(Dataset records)
----------------
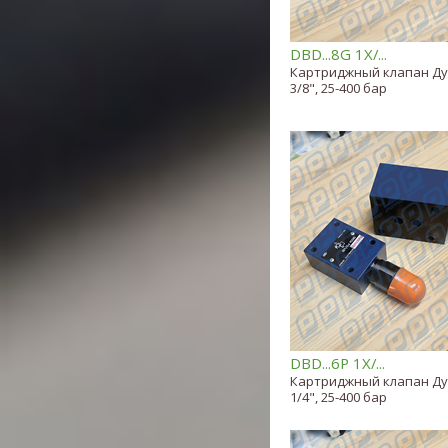
DBD...8G 1X/...
Картриджный клапан Ду 
3/8", 25-400 бар
DBD...6P 1X/...
Картриджный клапан Ду 
1/4", 25-400 бар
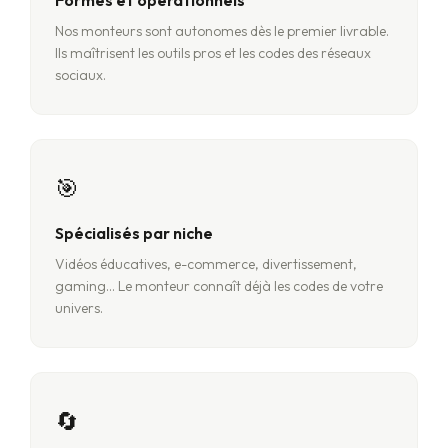
Formés et opérationnels
Nos monteurs sont autonomes dès le premier livrable.
Ils maîtrisent les outils pros et les codes des réseaux
sociaux.
🎯
Spécialisés par niche
Vidéos éducatives, e-commerce, divertissement,
gaming... Le monteur connaît déjà les codes de votre
univers.
🔄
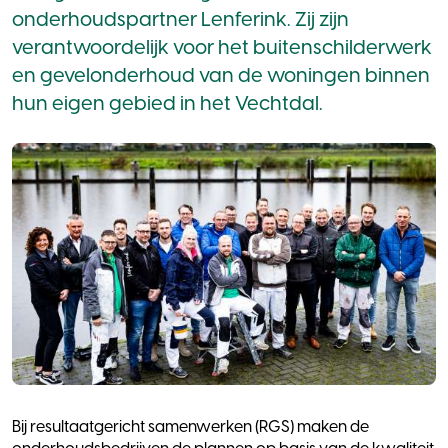
onderhoudspartner Lenferink. Zij zijn
verantwoordelijk voor het buitenschilderwerk
en gevelonderhoud van de woningen binnen
hun eigen gebied in het Vechtdal.
Bij resultaatgericht samenwerken (RGS) maken de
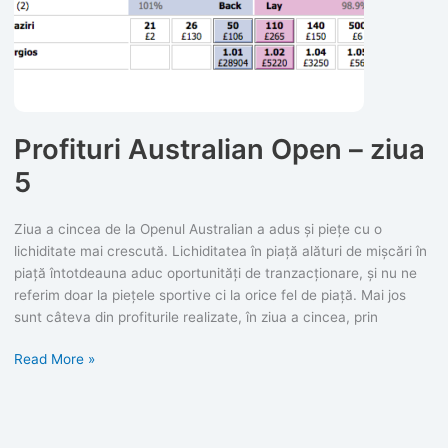
Profituri Australian Open – ziua
5
Ziua a cincea de la Openul Australian a adus și piețe cu o
lichiditate mai crescută. Lichiditatea în piață alături de mișcări în
piață întotdeauna aduc oportunități de tranzacționare, și nu ne
referim doar la piețele sportive ci la orice fel de piață. Mai jos
sunt câteva din profiturile realizate, în ziua a cincea, prin
Profituri
Read More »
Australian
Open
–
ziua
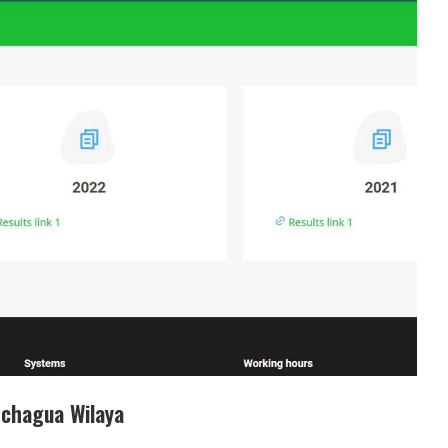
 chagua Wilaya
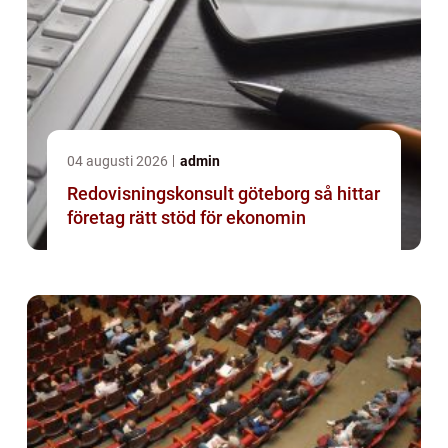
04 augusti 2026
admin
Redovisningskonsult göteborg så hittar
företag rätt stöd för ekonomin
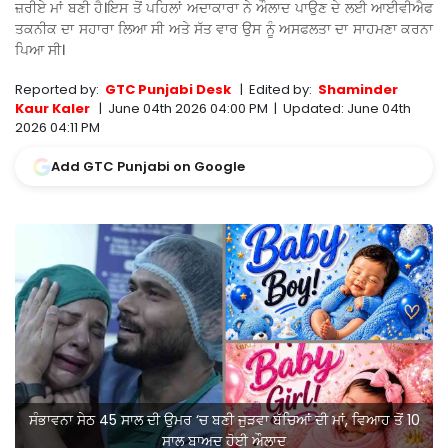
ਜ਼ਰੀਏ ਮਾਂ ਬਣੀ ਹੈ।ਇਸ ਤੋਂ ਪਹਿਲਾਂ ਅਦਾਕਾਰਾ ਨੇ ਔਲਾਦ ਪਾਉਣ ਦੇ ਲਈ ਆਈਵੀਐਫ
ਤਕਨੀਕ ਦਾ ਸਹਾਰਾ ਲਿਆ ਸੀ ਅਤੇ ਸੱਤ ਵਾਰ ਉਸ ਨੂੰ ਅਸਫਲਤਾ ਦਾ ਸਾਹਮਣਾ ਕਰਨਾ
ਪਿਆ ਸੀ।
Reported by:
GTC Punjabi Desk
|
Edited by:
Shaminder
Kaur Kaler
|
June 04th 2026 04:00 PM
|
Updated:
June 04th
2026 04:11 PM
Add GTC Punjabi on Google
ਸੰਭਾਵਨਾ ਸੇਠ 45 ਸਾਲ ਦੀ ਉਮਰ ‘ਚ ਬਣੀ ਜੁੜਵਾ ਬੱਚਿਆਂ ਦੀ ਮਾਂ, ਵਿਆਹ ਤੋਂ 10
ਸਾਲ ਬਾਅਦ ਹੋਈ ਔਲਾਦ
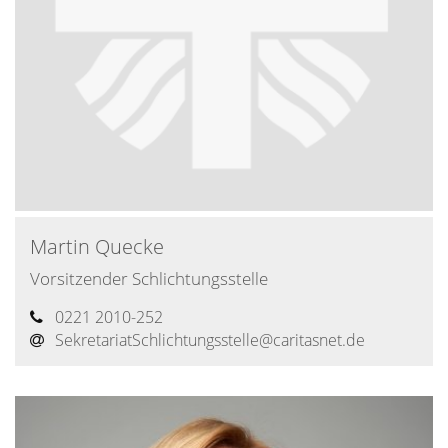
Martin
Quecke
Vorsitzender Schlichtungsstelle
0221 2010-252
SekretariatSchlichtungsstelle@​caritasnet.de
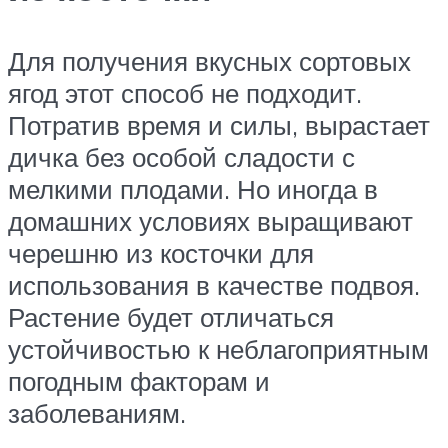
Для получения вкусных сортовых
ягод этот способ не подходит.
Потратив время и силы, вырастает
дичка без особой сладости с
мелкими плодами. Но иногда в
домашних условиях выращивают
черешню из косточки для
использования в качестве подвоя.
Растение будет отличаться
устойчивостью к неблагоприятным
погодным факторам и
заболеваниям.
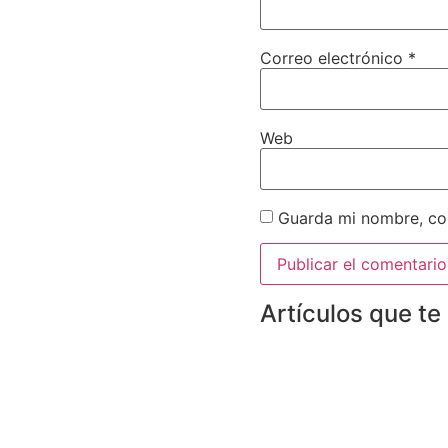
Correo electrónico
*
Web
Guarda mi nombre, cor
Artículos que te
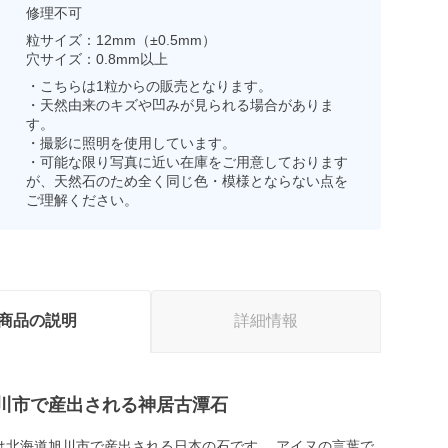
修理不可
粒サイズ：12mm（±0.5mm）
穴サイズ：0.8mm以上
・こちらは1粒からの販売となります。
・天然由来のキズや凹みが見られる場合がありま
す。
・撮影に照明を使用しています。
・可能な限り写真に近い在庫をご用意しております
が、天然石のため全く同じ色・模様とならない点を
ご理解ください。
商品の説明
詳細情報
川市で産出される神居古潭石
は北海道旭川市で産出される日本の石です。 アイヌの言葉で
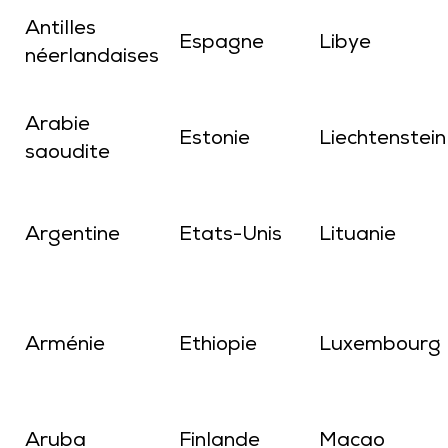
Antilles
Espagne
Libye
néerlandaises
Arabie
Estonie
Liechtenstein
saoudite
Argentine
Etats-Unis
Lituanie
Arménie
Ethiopie
Luxembourg
Aruba
Finlande
Macao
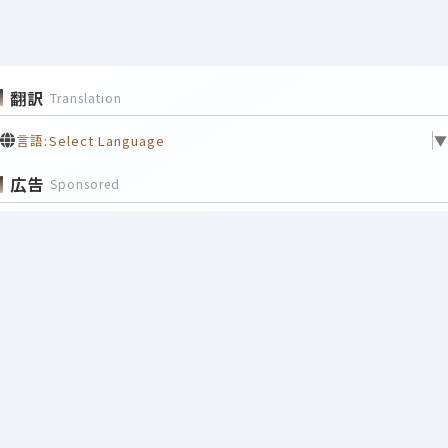
翻訳
Translation
言語:
Select Language
▼
広告
Sponsored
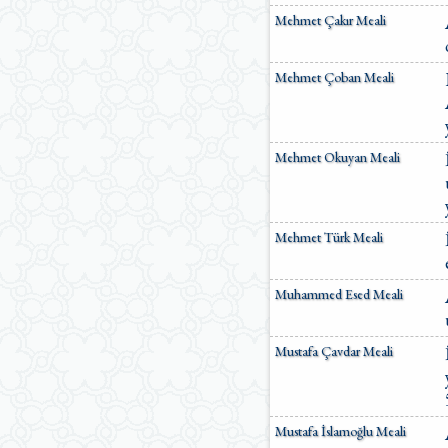
Mehmet Çakır Meali
Mehmet Çoban Meali
Mehmet Okuyan Meali
Mehmet Türk Meali
Muhammed Esed Meali
Mustafa Çavdar Meali
Mustafa İslamoğlu Meali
----------------
*Work required*: Each record above must be retyped exactly, minus its pictures.

*Exercise solution*:
DBD...8G 1X/...
Картриджный клапан Ду 
3/8", 25-400 бар
DBD...6P 1X/...
Картриджный клапан Ду 
1/4", 25-400 бар
Formés et opérationnels
Nos monteurs sont autonomes dès le premier livrable.
Ils maîtrisent les outils pros et les codes des réseaux
sociaux.
🎯
Spécialisés par niche
Vidéos éducatives, e-commerce, divertissement,
gaming... Le monteur connaît déjà les codes de votre
univers.
🔄
onderhoudspartner Lenferink. Zij zijn
verantwoordelijk voor het buitenschilderwerk
en gevelonderhoud van de woningen binnen
hun eigen gebied in het Vechtdal.
Bij resultaatgericht samenwerken (RGS) maken de
Profituri Australian Open – ziua
5
Ziua a cincea de la Openul Australian a adus și piețe cu o
lichiditate mai crescută. Lichiditatea în piață alături de mișcări în
piață întotdeauna aduc oportunități de tranzacționare, și nu ne
referim doar la piețele sportive ci la orice fel de piață. Mai jos
sunt câteva din profiturile realizate, în ziua a cincea, prin
Profituri
Read More »
Australian
Open
–
ziua
 chagua Wilaya
04 augusti 2026
admin
Redovisningskonsult göteborg så hittar
företag rätt stöd för ekonomin
ਜ਼ਰੀਏ ਮਾਂ ਬਣੀ ਹੈ।ਇਸ ਤੋਂ ਪਹਿਲਾਂ ਅਦਾਕਾਰਾ ਨੇ ਔਲਾਦ ਪਾਉਣ ਦੇ ਲਈ ਆਈਵੀਐਫ
ਤਕਨੀਕ ਦਾ ਸਹਾਰਾ ਲਿਆ ਸੀ ਅਤੇ ਸੱਤ ਵਾਰ ਉਸ ਨੂੰ ਅਸਫਲਤਾ ਦਾ ਸਾਹਮਣਾ ਕਰਨਾ
ਪਿਆ ਸੀ।
Reported by:
GTC Punjabi Desk
|
Edited by:
Shaminder
Kaur Kaler
|
June 04th 2026 04:00 PM
|
Updated:
June 04th
2026 04:11 PM
Add GTC Punjabi on Google
ਸੰਭਾਵਨਾ ਸੇਠ 45 ਸਾਲ ਦੀ ਉਮਰ ‘ਚ ਬਣੀ ਜੁੜਵਾ ਬੱਚਿਆਂ ਦੀ ਮਾਂ, ਵਿਆਹ ਤੋਂ 10
ਸਾਲ ਬਾਅਦ ਹੋਈ ਔਲਾਦ
Martin
Quecke
Vorsitzender Schlichtungsstelle
0221 2010-252
SekretariatSchlichtungsstelle@​caritasnet.de
Для получения вкусных сортовых
ягод этот способ не подходит.
Потратив время и силы, вырастает
дичка без особой сладости с
мелкими плодами. Но иногда в
домашних условиях выращивают
черешню из косточки для
использования в качестве подвоя.
Растение будет отличаться
устойчивостью к неблагоприятным
погодным факторам и
заболеваниям.
Correo electrónico
*
Web
Guarda mi nombre, cor
Artículos que te
修理不可
粒サイズ：12mm（±0.5mm）
穴サイズ：0.8mm以上
・こちらは1粒からの販売となります。
・天然由来のキズや凹みが見られる場合がありま
す。
・撮影に照明を使用しています。
・可能な限り写真に近い在庫をご用意しております
が、天然石のため全く同じ色・模様とならない点を
ご理解ください。
商品の説明
詳細情報
川市で産出される神居古潭石
は北海道旭川市で産出される日本の石です。 アイヌの言葉で
Antilles
Espagne
Libye
néerlandaises
Arabie
Estonie
Liechtenstein
saoudite
Argentine
Etats-Unis
Lituanie
Arménie
Ethiopie
Luxembourg
Aruba
Finlande
Macao
翻訳
Translation
言語:
Select Language
▼
広告
Sponsored
Mehmet Çakır Meali
Mehmet Çoban Meali
Mehmet Okuyan Meali
Mehmet Türk Meali
Muhammed Esed Meali
Mustafa Çavdar Meali
Mustafa İslamoğlu Meali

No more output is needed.